Factors to Consider When Choosing a Regime:
- Investment Patterns: If you have significant investments in tax-saving instruments like Public Provident Fund (PPF), Employee Provident Fund (EPF), or eligible investments under Section 80C, the old regime might offer more benefits.
- Deductions and Exemptions: If you are eligible for various deductions and exemptions under the old regime, such as those for home loan interest, medical expenses, or donations, it might be more advantageous to stick with the old regime.
- Income Level: The new regime generally benefits individuals with lower to moderate incomes. However, high-income earners might find the old regime more advantageous due to the availability of deductions and exemptions.
- Financial Planning: If you have a well-structured investment plan that utilizes various tax-saving instruments, the old regime might be more suitable.
- If you prefer a simpler tax structure and lower tax rates, the new regime might be more appealing.
It is crucial to conduct a thorough analysis before making a decision, emphasizes Srivastava. Taxpayers should consider consulting with a qualified financial or tax professional to understand the implications of each regime and make an informed choice.
Impact of the New Regime
The government aims to encourage greater tax compliance by simplifying the tax structure and making the new regime more attractive. By reducing the tax burden for a larger segment of the population, the government also hopes to boost consumer spending and stimulate economic growth.
Conclusion
The new regime has the potential to significantly impact consumer spending, observes Someshwar Srivastava.

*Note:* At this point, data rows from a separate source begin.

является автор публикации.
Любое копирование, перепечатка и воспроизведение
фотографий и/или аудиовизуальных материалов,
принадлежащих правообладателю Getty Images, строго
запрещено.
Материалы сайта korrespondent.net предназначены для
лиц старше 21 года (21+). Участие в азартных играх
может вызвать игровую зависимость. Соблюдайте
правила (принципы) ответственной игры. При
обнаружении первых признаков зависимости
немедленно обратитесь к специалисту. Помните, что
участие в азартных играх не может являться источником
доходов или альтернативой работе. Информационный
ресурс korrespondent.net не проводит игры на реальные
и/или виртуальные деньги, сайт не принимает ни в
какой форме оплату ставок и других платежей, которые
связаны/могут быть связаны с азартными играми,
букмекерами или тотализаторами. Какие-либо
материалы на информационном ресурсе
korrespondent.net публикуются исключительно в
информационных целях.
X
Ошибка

Reduced tax liabilities can translate into increased disposable income, which can be utilized for consumption, investments, or other financial goals.
This increased disposable income can have a positive ripple effect on the economy, boosting demand for goods and services, and ultimately contributing to economic growth.
However, it’s crucial to note that the overall impact on consumer spending will depend on various factors, including consumer confidence, economic growth, and other macroeconomic factors.